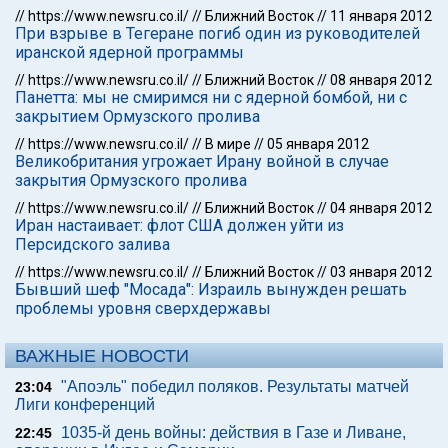
//
https://www.newsru.co.il/
//
Ближний Восток
//
11 января 2012
При взрыве в Тегеране погиб один из руководителей
иранской ядерной программы
//
https://www.newsru.co.il/
//
Ближний Восток
//
08 января 2012
Панетта: мы не смиримся ни с ядерной бомбой, ни с
закрытием Ормузского пролива
//
https://www.newsru.co.il/
//
В мире
//
05 января 2012
Великобритания угрожает Ирану войной в случае
закрытия Ормузского пролива
//
https://www.newsru.co.il/
//
Ближний Восток
//
04 января 2012
Иран настаивает: флот США должен уйти из
Персидского залива
//
https://www.newsru.co.il/
//
Ближний Восток
//
03 января 2012
Бывший шеф "Мосада": Израиль вынужден решать
проблемы уровня сверхдержавы
ВАЖНЫЕ НОВОСТИ
"Апоэль" победил поляков. Результаты матчей
23:04
Лиги конференций
1035-й день войны: действия в Газе и Ливане,
22:45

════════════════════

Reproduce the text of the listing above verbatim, line by line, and leave the picture out.

//
https://www.newsru.co.il/
//
Ближний Восток
//
11 января 2012
При взрыве в Тегеране погиб один из руководителей
иранской ядерной программы
//
https://www.newsru.co.il/
//
Ближний Восток
//
08 января 2012
Панетта: мы не смиримся ни с ядерной бомбой, ни с
закрытием Ормузского пролива
//
https://www.newsru.co.il/
//
В мире
//
05 января 2012
Великобритания угрожает Ирану войной в случае
закрытия Ормузского пролива
//
https://www.newsru.co.il/
//
Ближний Восток
//
04 января 2012
Иран настаивает: флот США должен уйти из
Персидского залива
//
https://www.newsru.co.il/
//
Ближний Восток
//
03 января 2012
Бывший шеф "Мосада": Израиль вынужден решать
проблемы уровня сверхдержавы
ВАЖНЫЕ НОВОСТИ
"Апоэль" победил поляков. Результаты матчей
23:04
Лиги конференций
1035-й день войны: действия в Газе и Ливане,
22:45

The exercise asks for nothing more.